Parlamentskorrespondenz Nr. 1051 vom 21.12.2005

Nationalrat fasst Beharrungsbeschluss zur Postgesetznovelle

Misstrauensantrag der Grünen gegen Vizekanzler Gorbach abgelehnt

Wien (PK) - Der Nationalrat fasste nach der Europadebatte einen Beharrungsbeschluss zur Postgesetznovelle 2005, die vom Bundesrat beeinsprucht worden war.

Abgeordneter EDER (S) wies darauf hin, dass der Bundesrat gegen die vorliegende Postgesetznovelle Einspruch erhoben habe, und zwar mit der gleichen Begründung, die die SPÖ veranlasst habe, die Gesetzesänderung abzulehnen. Eder zufolge dient diese lediglich dazu, den Börsegang der Post vorzubereiten. EU-rechtlich bestehe kein Handlungsbedarf. 80 % der Österreicherinnen und Österreicher lehnten aber, so Eder, den Verkauf der Post ab. Die SPÖ sei nicht grundsätzlich gegen eine private Beteiligung an der Post, skizzierte er, für eine Privatisierung sei jetzt aber der falsche Zeitpunkt.

Den von den Grünen gegen Vizekanzler und Verkehrsminister Gorbach angekündigten Misstrauensantrag wird die SPÖ, wie Eder sagte, unterstützen. Er begründete dies u.a. mit dem Vorgehen Gorbachs beim Verkauf der Bodenseeschifffahrt, "der kompromisslosen Zerschlagung der Bahn" und der häufigen Abwesenheit des Ministers im Verkehrsausschuss.

Abgeordneter DI REGLER (V) kündigte einen Beharrungsbeschluss zur Postgesetznovelle an. Die Opposition sei nur deswegen gegen die Gesetzesänderung, weil sie vor dem Erfolg der Post Angst habe, vermutet er. Regler fragt sich, was dagegen spricht, österreichischen Bürgerinnen und Bürgern direktes Eigentum an "der gelben Post" zu geben.

Kein Verständnis zeigte der Abgeordnete für den Misstrauensantrag gegen Vizekanzler Hubert Gorbach. Er machte u.a. darauf aufmerksam, dass es in Gorbachs Amtszeit zu einem umfassenden Ausbau des hochrangigen Straßennetzes und zu einer enormen Steigerung der Forschungsquote gekommen sei. Gleichzeitig seien die Ausgaben für die Schieneninfrastruktur verdoppelt, eine Bahnhofsoffensive gestartet und die Verkehrssicherheit gehoben worden. Die Neuordnung der ÖBB habe zu klareren Verantwortlichkeiten und mehr Transparenz geführt. Positiv bewertete Regler auch die neue EU-Wegekosten-Richtlinie, die nunmehr Mautzuschläge am Brenner erlaube.

* _Verfügbare Datensätze_:
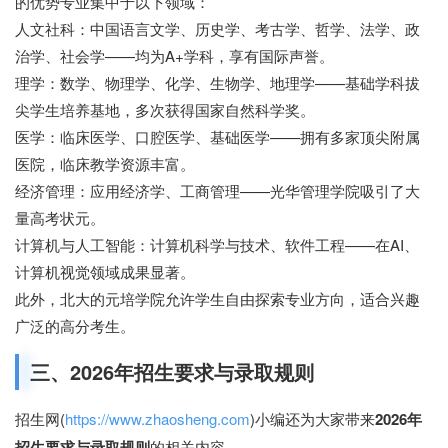
的优势专业集中于以下领域：
人文社科：中国语言文学、历史学、考古学、哲学、法学、政
治学、社会学——均为A+学科，享有国际声誉。
理学：数学、物理学、化学、生物学、地理学——基础学科拔
尖学生培养基地，多次获得国家自然科学奖。
医学：临床医学、口腔医学、基础医学——拥有多家顶尖附属
医院，临床教学资源丰富。
经济管理：应用经济学、工商管理——光华管理学院吸引了大
量高考状元。
计算机与人工智能：计算机科学与技术、软件工程——在AI、
计算机视觉领域成果显著。
此外，北大的元培学院允许学生自由探索专业方向，适合兴趣
广泛的高分考生。
三、2026年招生要求与录取规则
招生网(
https://www.zhaosheng.com
)小编还为大家带来
2026年
招生要求与录取规则
的相关内容。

* _Aufgabenliste_:
1. Wie viel Prozent der Österreicherinnen und Österreicher lehnen laut Eder in der Parlamentskorrespondenz den Verkauf der Post ab?
2. Gib den Abschnitt der Parlamentskorrespondenz von „Wien (PK) - Der“ bis hinunter zu „beeinsprucht worden war.“ wieder. Ändere darin „Europadebatte“ zu „Budgetdebatte“.
Stütze dich ausschließlich auf die Parlamentskorrespondenz.

* _Antworten_:
1. 80 %

2.
Wien (PK) - Der Nationalrat fasste nach der Budgetdebatte einen Beharrungsbeschluss zur Postgesetznovelle 2005, die vom Bundesrat beeinsprucht worden war.